* _Problem requirements_
Format every line of the entries below as a Markdown table with two columns, "No." for the row number and "Line" for the line itself. Leave out any blank lines.

[Data extracted from a collection]
=== Begin Enclosure ===
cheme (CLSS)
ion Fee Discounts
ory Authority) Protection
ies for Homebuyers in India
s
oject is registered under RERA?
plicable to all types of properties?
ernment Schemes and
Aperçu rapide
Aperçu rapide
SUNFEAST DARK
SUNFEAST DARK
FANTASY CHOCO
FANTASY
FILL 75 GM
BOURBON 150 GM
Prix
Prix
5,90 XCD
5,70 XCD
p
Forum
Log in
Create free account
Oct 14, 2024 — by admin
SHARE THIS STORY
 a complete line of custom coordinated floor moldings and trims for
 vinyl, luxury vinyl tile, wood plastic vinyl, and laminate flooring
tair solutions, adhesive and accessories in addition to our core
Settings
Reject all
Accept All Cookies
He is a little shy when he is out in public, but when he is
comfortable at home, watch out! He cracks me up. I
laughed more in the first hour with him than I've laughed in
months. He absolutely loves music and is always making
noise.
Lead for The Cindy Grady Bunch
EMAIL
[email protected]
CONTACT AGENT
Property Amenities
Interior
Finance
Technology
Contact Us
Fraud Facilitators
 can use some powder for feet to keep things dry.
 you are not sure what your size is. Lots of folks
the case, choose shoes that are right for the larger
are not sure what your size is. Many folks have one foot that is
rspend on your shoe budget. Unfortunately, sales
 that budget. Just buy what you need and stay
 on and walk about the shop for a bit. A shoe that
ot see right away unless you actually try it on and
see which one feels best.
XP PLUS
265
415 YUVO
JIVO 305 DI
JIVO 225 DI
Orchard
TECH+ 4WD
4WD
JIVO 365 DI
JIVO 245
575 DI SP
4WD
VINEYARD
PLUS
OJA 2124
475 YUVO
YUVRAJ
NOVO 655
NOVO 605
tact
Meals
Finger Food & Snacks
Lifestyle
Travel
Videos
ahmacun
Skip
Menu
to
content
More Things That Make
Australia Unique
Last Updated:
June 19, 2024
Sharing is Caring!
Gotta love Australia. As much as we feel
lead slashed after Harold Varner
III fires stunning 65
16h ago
=== End Enclosure ===
* _Completed exercise_
| No. | Line |
|---|---|
| 1 | cheme (CLSS) |
| 2 | ion Fee Discounts |
| 3 | ory Authority) Protection |
| 4 | ies for Homebuyers in India |
| 5 | s |
| 6 | oject is registered under RERA? |
| 7 | plicable to all types of properties? |
| 8 | ernment Schemes and |
| 9 | Aperçu rapide |
| 10 | Aperçu rapide |
| 11 | SUNFEAST DARK |
| 12 | SUNFEAST DARK |
| 13 | FANTASY CHOCO |
| 14 | FANTASY |
| 15 | FILL 75 GM |
| 16 | BOURBON 150 GM |
| 17 | Prix |
| 18 | Prix |
| 19 | 5,90 XCD |
| 20 | 5,70 XCD |
| 21 | p |
| 22 | Forum |
| 23 | Log in |
| 24 | Create free account |
| 25 | Oct 14, 2024 — by admin |
| 26 | SHARE THIS STORY |
| 27 |  a complete line of custom coordinated floor moldings and trims for |
| 28 |  vinyl, luxury vinyl tile, wood plastic vinyl, and laminate flooring |
| 29 | tair solutions, adhesive and accessories in addition to our core |
| 30 | Settings |
| 31 | Reject all |
| 32 | Accept All Cookies |
| 33 | He is a little shy when he is out in public, but when he is |
| 34 | comfortable at home, watch out! He cracks me up. I |
| 35 | laughed more in the first hour with him than I've laughed in |
| 36 | months. He absolutely loves music and is always making |
| 37 | noise. |
| 38 | Lead for The Cindy Grady Bunch |
| 39 | EMAIL |
| 40 | [email protected] |
| 41 | CONTACT AGENT |
| 42 | Property Amenities |
| 43 | Interior |
| 44 | Finance |
| 45 | Technology |
| 46 | Contact Us |
| 47 | Fraud Facilitators |
| 48 |  can use some powder for feet to keep things dry. |
| 49 |  you are not sure what your size is. Lots of folks |
| 50 | the case, choose shoes that are right for the larger |
| 51 | are not sure what your size is. Many folks have one foot that is |
| 52 | rspend on your shoe budget. Unfortunately, sales |
| 53 |  that budget. Just buy what you need and stay |
| 54 |  on and walk about the shop for a bit. A shoe that |
| 55 | ot see right away unless you actually try it on and |
| 56 | see which one feels best. |
| 57 | XP PLUS |
| 58 | 265 |
| 59 | 415 YUVO |
| 60 | JIVO 305 DI |
| 61 | JIVO 225 DI |
| 62 | Orchard |
| 63 | TECH+ 4WD |
| 64 | 4WD |
| 65 | JIVO 365 DI |
| 66 | JIVO 245 |
| 67 | 575 DI SP |
| 68 | 4WD |
| 69 | VINEYARD |
| 70 | PLUS |
| 71 | OJA 2124 |
| 72 | 475 YUVO |
| 73 | YUVRAJ |
| 74 | NOVO 655 |
| 75 | NOVO 605 |
| 76 | tact |
| 77 | Meals |
| 78 | Finger Food & Snacks |
| 79 | Lifestyle |
| 80 | Travel |
| 81 | Videos |
| 82 | ahmacun |
| 83 | Skip |
| 84 | Menu |
| 85 | to |
| 86 | content |
| 87 | More Things That Make |
| 88 | Australia Unique |
| 89 | Last Updated: |
| 90 | June 19, 2024 |
| 91 | Sharing is Caring! |
| 92 | Gotta love Australia. As much as we feel |
| 93 | lead slashed after Harold Varner |
| 94 | III fires stunning 65 |
| 95 | 16h ago |